Here's an activity that will involve all the students in your class and will also serve as a learning tool to enhance your understanding of mean, median and mode. Prior to the beginning of class, fill a pail with single, plastic interlocking blocks similar to those shown below. You and your classmates will each use only 1 hand to gather a handful of blocks from the pail.
Before you and your classmates begin to pick your handfuls of blocks, have a brain-storming discussion to reveal your knowledge of the measures of central tendency. Record the various responses and refer to these as the lessons progress.
You and your classmates can now each proceed to the pail to collect a handful of blocks. Once you have had some time to compare your handful with those of your classmates, record each of your numbers of blocks on post-it notes. The post-it notes for you and your classmates can now be placed in order on a large sheet of grid paper. The grid paper allows for repeated numbers to be posted in the same column.

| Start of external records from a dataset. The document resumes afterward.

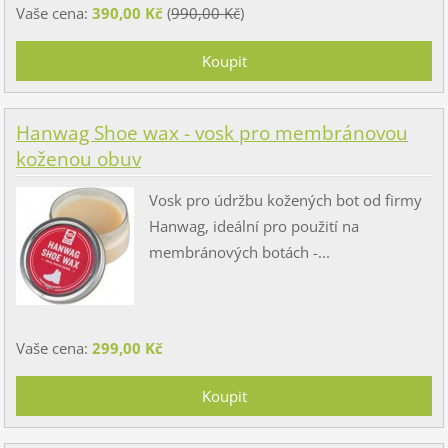
Vaše cena:
390,00 Kč
(
990,00 Kč
)
Hanwag Shoe wax - vosk pro membránovou
koženou obuv
Vosk pro údržbu kožených bot od firmy
Hanwag, ideální pro použití na
membránových botách -...
Vaše cena:
299,00 Kč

What do you think you would be finding if you were to determine the mean number of blocks that had been picked from the pail? Now share your blocks with your classmates, and have your classmates do the same. so that you each have a similar number of blocks. From this sharing process, it is very likely that 2 groups of students will be created. One group will have stacks of one number of blocks, and another group will have stacks of another number of blocks. You and your classmates may come to realize that further sharing will not create stacks of the same size for each of you. Is it clearer to you now what we are talking about when we use the term mean?
Place your stacks of blocks in a safe place, for they will be used again in the discovery of the mode and the median. The numbers that were placed on the grid paper can also be used for mathematical calculations of the mean, median, and mode of your data.

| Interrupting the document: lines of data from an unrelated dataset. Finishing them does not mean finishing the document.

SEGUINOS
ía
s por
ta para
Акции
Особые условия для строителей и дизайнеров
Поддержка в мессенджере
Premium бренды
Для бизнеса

This chapter covers three different measures of central tendencies, meaning where the center of a distribution is. The three measures covered - the mean, the median, and the mode - may each define a different point as the center. The mean is determined by dividing the sum of all values in a data set by the number of values. Three lessons cover calculating from raw values, frequency distribution tables (grouped), and frequency distribution tables (ungrouped). The median is the value of the middle term in a set of organized data (i.e. the raw values sorted into ordered list). The mode of a data set is the value or values that occur with the greatest frequency in the data set.